In a project, I batch process (resize) image and save them.
So far, so good.
But, there are accentuated characters in their file names and I want to remove them (the images files are used in a html document) in a DESKTOP application.
As an example, the code below returns Spe?cial when I have Spécial:
ConvertEncoding("Spécial", Encodings.ASCII)
What I want to get is Special.
A search in the Internet leads to nowhere… (excepted a waste of time).
You’ll probably get different results depending on whether the ‘é’ is a single character U00E9 or a compound character consisting of an acute diacritical U0301 combining character plus a regular ‘e’ U0065.

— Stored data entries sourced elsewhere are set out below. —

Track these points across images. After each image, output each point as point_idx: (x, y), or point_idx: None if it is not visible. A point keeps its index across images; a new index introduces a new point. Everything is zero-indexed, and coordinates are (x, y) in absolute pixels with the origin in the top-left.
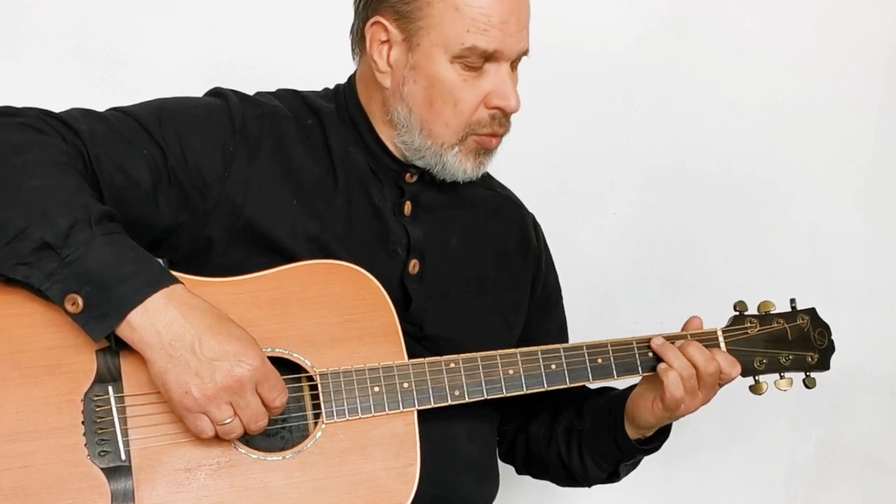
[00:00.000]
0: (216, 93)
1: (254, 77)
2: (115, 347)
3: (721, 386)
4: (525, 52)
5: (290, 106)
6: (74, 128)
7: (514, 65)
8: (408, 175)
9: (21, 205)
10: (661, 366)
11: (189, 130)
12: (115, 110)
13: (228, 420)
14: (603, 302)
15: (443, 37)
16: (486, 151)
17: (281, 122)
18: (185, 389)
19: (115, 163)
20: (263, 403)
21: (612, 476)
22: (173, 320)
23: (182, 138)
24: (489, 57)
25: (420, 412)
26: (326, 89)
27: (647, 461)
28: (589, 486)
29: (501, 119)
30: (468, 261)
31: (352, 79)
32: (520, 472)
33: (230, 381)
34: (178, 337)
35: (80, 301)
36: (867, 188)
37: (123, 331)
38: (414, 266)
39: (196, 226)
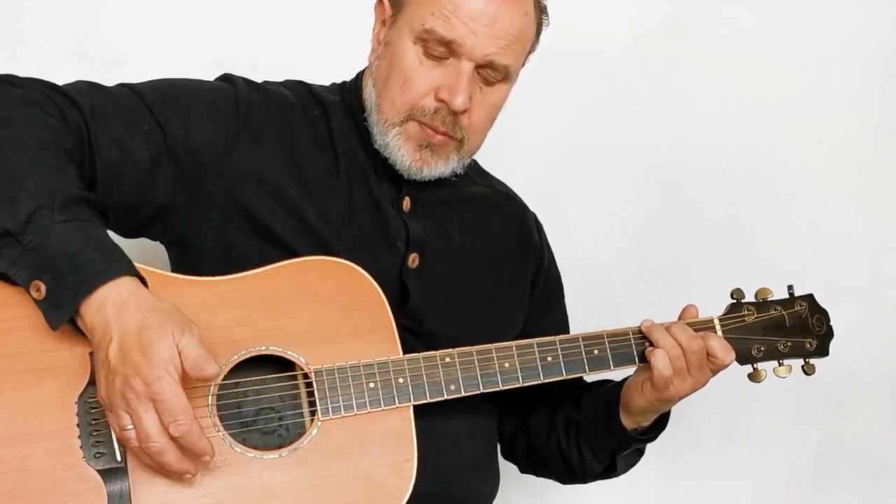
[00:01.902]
0: (225, 78)
1: (254, 77)
2: (75, 332)
3: (714, 373)
4: (495, 64)
5: (297, 95)
6: (76, 101)
7: (483, 73)
8: None
9: None
10: (650, 347)
11: (192, 113)
12: (123, 86)
13: (128, 427)
14: (603, 302)
15: (412, 15)
16: (430, 147)
17: (288, 111)
18: (98, 381)
19: (114, 138)
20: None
21: (610, 469)
22: (105, 318)
23: (184, 120)
24: (451, 49)
25: (421, 409)
26: (334, 84)
27: (647, 460)
28: (587, 480)
29: (445, 116)
30: (468, 257)
31: (360, 73)
32: (523, 469)
33: (125, 390)
34: (103, 336)
35: (42, 288)
36: (867, 188)
37: (78, 320)
38: (413, 260)
39: (193, 210)
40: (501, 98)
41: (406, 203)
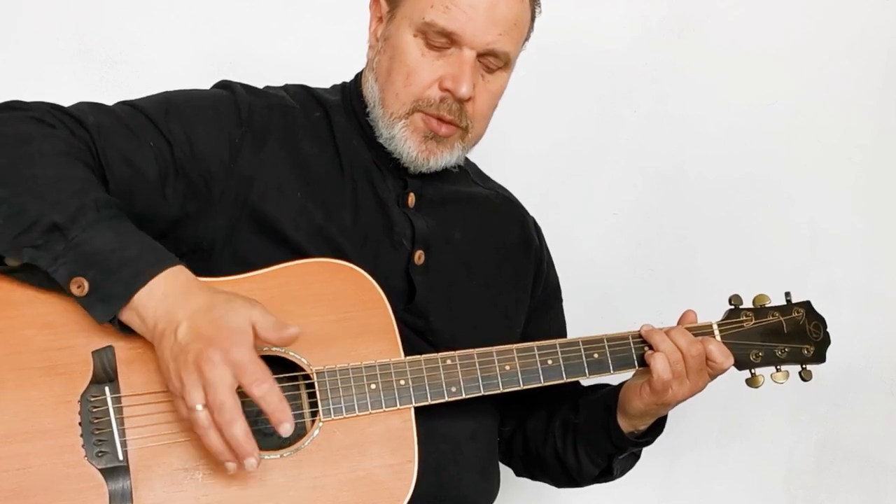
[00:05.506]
0: (224, 85)
1: (255, 77)
2: (120, 330)
3: (713, 377)
4: (496, 52)
5: (297, 98)
6: (82, 121)
7: (484, 61)
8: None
9: (38, 195)
10: (649, 351)
11: (195, 122)
12: (123, 104)
13: (199, 407)
14: (603, 302)
15: (411, 9)
16: (435, 138)
17: (288, 114)
18: (166, 372)
19: (122, 155)
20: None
21: (606, 473)
22: (170, 305)
23: (189, 130)
24: (452, 40)
25: (422, 411)
26: (335, 85)
27: (646, 462)
28: (583, 484)
29: (451, 105)
30: (471, 255)
31: (359, 73)
32: (518, 472)
33: (200, 362)
34: (169, 322)
35: (85, 284)
36: (867, 188)
37: (128, 314)
38: (419, 257)
39: (202, 216)
40: (502, 85)
41: (411, 199)
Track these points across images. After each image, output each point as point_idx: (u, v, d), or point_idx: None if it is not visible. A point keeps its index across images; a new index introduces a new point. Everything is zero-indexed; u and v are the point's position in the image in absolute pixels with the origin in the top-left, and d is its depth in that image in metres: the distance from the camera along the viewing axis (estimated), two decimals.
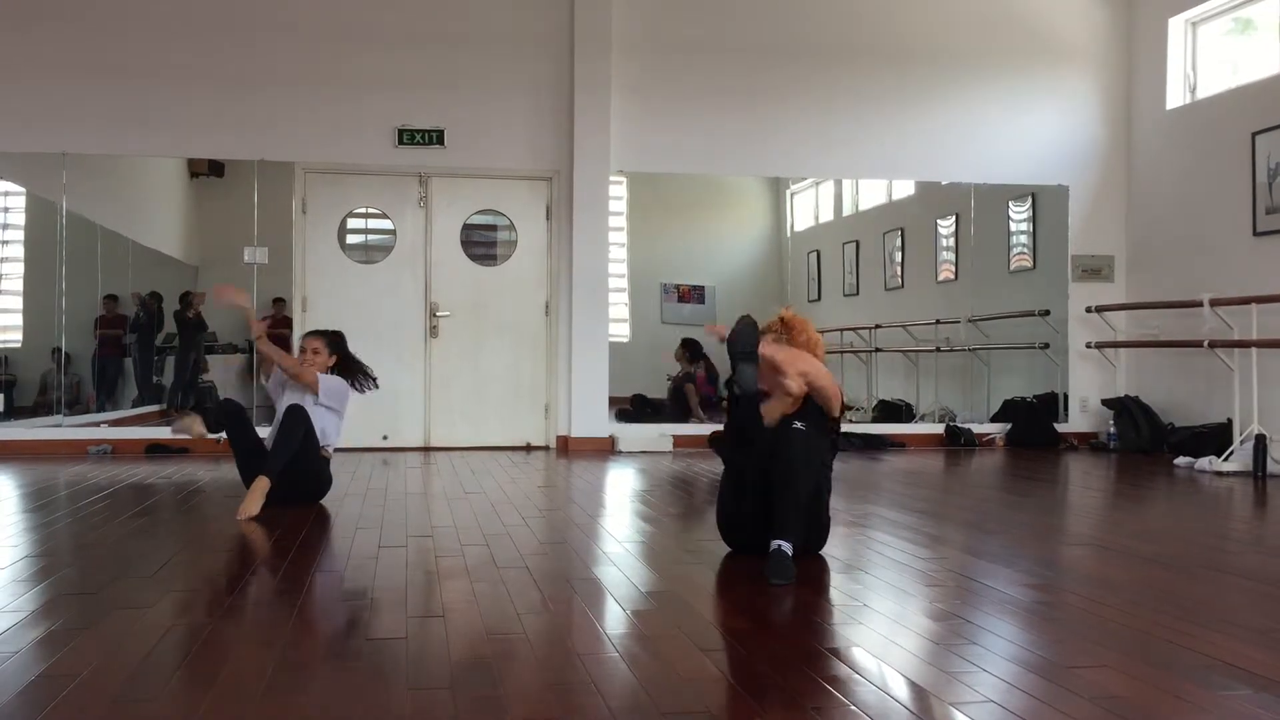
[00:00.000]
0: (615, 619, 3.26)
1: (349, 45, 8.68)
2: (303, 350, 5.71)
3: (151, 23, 8.47)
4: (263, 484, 5.09)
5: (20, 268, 8.75)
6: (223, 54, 8.52)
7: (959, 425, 9.38)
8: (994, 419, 9.55)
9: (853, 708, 2.41)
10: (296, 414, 5.31)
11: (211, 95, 8.49)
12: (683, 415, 9.27)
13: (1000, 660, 2.78)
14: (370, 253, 8.97)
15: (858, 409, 9.83)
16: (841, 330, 9.98)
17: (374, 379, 5.81)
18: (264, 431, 5.62)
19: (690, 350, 9.37)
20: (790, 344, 4.12)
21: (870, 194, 10.11)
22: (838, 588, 3.67)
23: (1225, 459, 7.34)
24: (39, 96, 8.30)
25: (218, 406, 5.69)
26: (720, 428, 7.13)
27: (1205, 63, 9.00)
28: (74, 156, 8.38)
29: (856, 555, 4.25)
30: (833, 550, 4.35)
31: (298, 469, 5.32)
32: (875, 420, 9.64)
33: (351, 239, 8.94)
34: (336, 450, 5.80)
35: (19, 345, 8.71)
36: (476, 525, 4.90)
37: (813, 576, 3.83)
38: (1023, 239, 9.79)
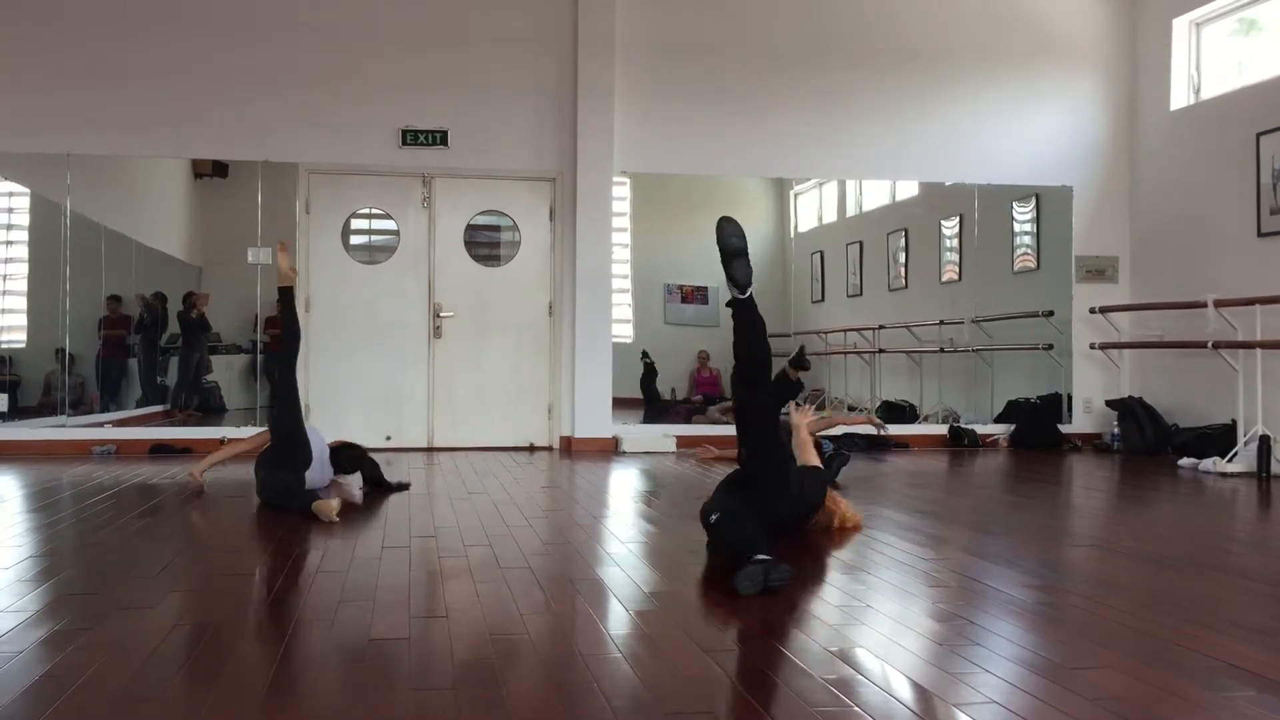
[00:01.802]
0: (618, 619, 3.26)
1: (353, 46, 8.69)
2: None
3: (156, 25, 8.48)
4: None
5: (25, 268, 8.76)
6: (226, 56, 8.53)
7: (962, 426, 9.37)
8: (997, 420, 9.54)
9: (856, 709, 2.41)
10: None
11: (215, 96, 8.50)
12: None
13: (1003, 661, 2.78)
14: (374, 253, 8.98)
15: (861, 410, 9.82)
16: (845, 331, 9.97)
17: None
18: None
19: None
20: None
21: (874, 195, 10.10)
22: (841, 589, 3.66)
23: (1229, 460, 7.33)
24: (44, 98, 8.32)
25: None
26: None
27: (1210, 63, 8.99)
28: (79, 158, 8.39)
29: (860, 556, 4.25)
30: (836, 551, 4.36)
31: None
32: None
33: (355, 239, 8.95)
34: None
35: (23, 345, 8.71)
36: (480, 525, 4.90)
37: (816, 577, 3.83)
38: (1026, 240, 9.78)
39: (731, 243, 4.11)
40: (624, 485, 6.69)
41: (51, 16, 8.36)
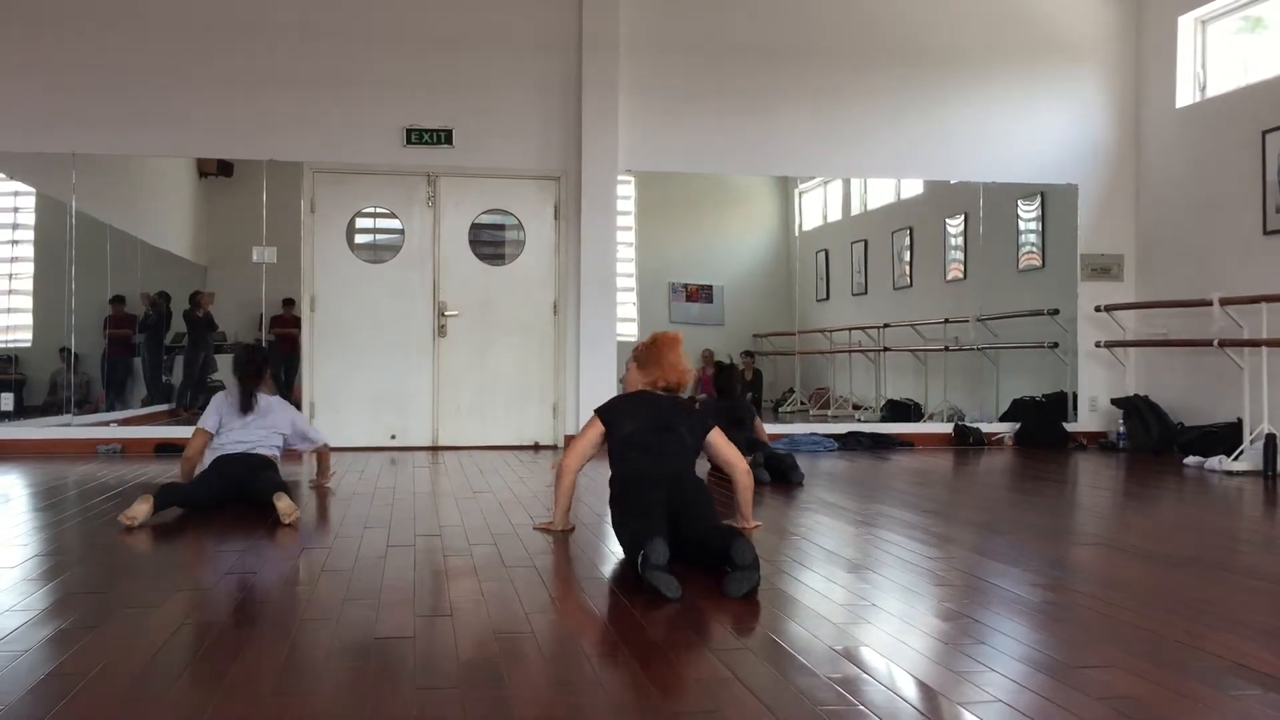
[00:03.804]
0: (623, 618, 3.26)
1: (358, 46, 8.70)
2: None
3: (160, 24, 8.49)
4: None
5: (30, 267, 8.78)
6: (232, 55, 8.54)
7: (968, 425, 9.36)
8: (1003, 418, 9.53)
9: (861, 707, 2.40)
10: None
11: (220, 95, 8.51)
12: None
13: (1009, 660, 2.78)
14: (378, 252, 8.98)
15: (866, 409, 9.83)
16: (850, 329, 9.97)
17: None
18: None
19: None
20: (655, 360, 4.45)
21: (878, 193, 10.10)
22: (846, 587, 3.66)
23: (1235, 458, 7.32)
24: (48, 97, 8.33)
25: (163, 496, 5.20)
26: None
27: (1215, 61, 8.97)
28: (83, 157, 8.41)
29: (865, 555, 4.25)
30: (841, 550, 4.36)
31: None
32: (884, 420, 9.62)
33: (360, 239, 8.95)
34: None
35: (29, 345, 8.74)
36: (484, 524, 4.90)
37: (822, 577, 3.83)
38: (1032, 238, 9.77)
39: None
40: None
41: (56, 16, 8.37)
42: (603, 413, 4.45)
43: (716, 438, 4.48)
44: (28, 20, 8.35)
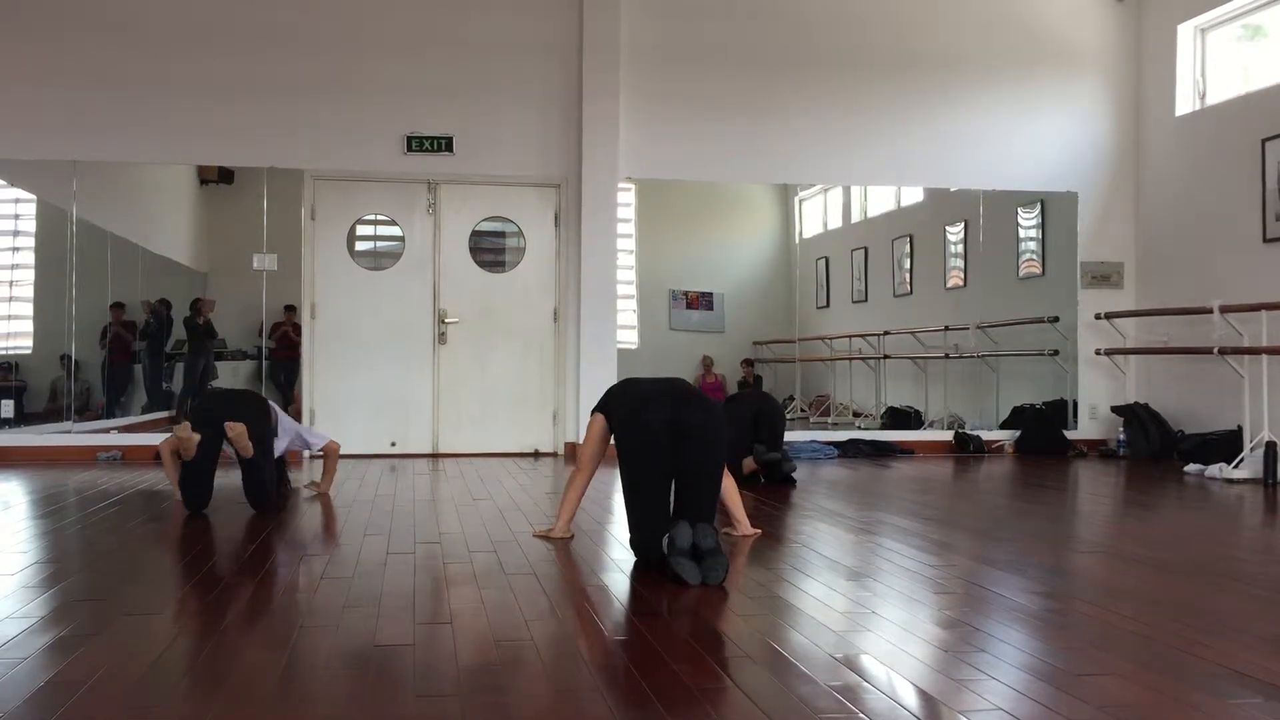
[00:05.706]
0: (624, 626, 3.25)
1: (358, 52, 8.71)
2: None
3: (161, 31, 8.50)
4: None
5: (31, 274, 8.78)
6: (233, 62, 8.55)
7: (968, 432, 9.36)
8: (1003, 426, 9.53)
9: (861, 715, 2.40)
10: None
11: (221, 102, 8.51)
12: None
13: (1009, 668, 2.77)
14: (379, 259, 8.98)
15: (866, 416, 9.83)
16: (850, 337, 9.97)
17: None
18: None
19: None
20: None
21: (879, 200, 10.10)
22: (846, 595, 3.66)
23: (1235, 466, 7.32)
24: (50, 104, 8.34)
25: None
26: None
27: (1215, 69, 8.98)
28: (85, 164, 8.42)
29: (865, 562, 4.24)
30: (842, 558, 4.35)
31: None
32: (884, 427, 9.62)
33: (360, 246, 8.96)
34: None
35: (29, 351, 8.73)
36: (484, 532, 4.90)
37: (822, 584, 3.83)
38: (1032, 245, 9.77)
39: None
40: None
41: (57, 23, 8.39)
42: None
43: None
44: (29, 27, 8.36)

Seems that ConvertEncoding is not taking decomposed chars into account. Unicode have 2 ways to represent the same chars, like the composite “é” or the decomposed “e”+<<special code add “´” to the last char>> that seems the case Emile is bringing above. So Xojo needed something like
s = s.ConvertComposite().ConvertEncoding( Encodings.ASCII ).ConvertEncoding( Encodings.UTF8 )
The supposed ConvertComposite() would find find composition sequences and convert to the composite chars to avoid such problems.
I had this code laying around for "normalizing a string on Mac… It might help:
#if targetMacOS
soft declare function CFStringCreateMutableCopy lib “Carbon.framework” (alloc as Ptr, maxLength as UInt32, theString as CFStringRef) as CFStringRef
dim mutableStringRef as CFStringRef = CFStringCreateMutableCopy(nil, 0, s)
soft declare sub CFStringNormalize lib “Carbon.framework” (theString as CFStringRef, theForm as UInt32)
CFStringNormalize mutableStringRef, form
return mutableStringRef #else
return s #endif
As I said, same accented chars can have 2 different “codepoint compositions”, one is one char with accent codepoint (composite), and another is a char followed by a “add this accent” to the previous char (decomposed), 2 codepoints. The second utf-8 sequence seems the problem Emile is seeing.
you are correct: é is sored in 2 bytes… seen in the debugger.
This may explain a lot of strange things I saw those last years !
é (MacRoman) <> é (UTF8) !
Comparing a string typed with the keyboard to a string from f.Name never leads to equals even if they are the same (I typed the file name from… the keyboard).
There is an old Feedback request to allow comparing strings with “canonical equivalence” (that is, normalize the UTF-8 before comparison) to avoid just cases where two strings with the same encoding that are identical to the human eye are considered to be different.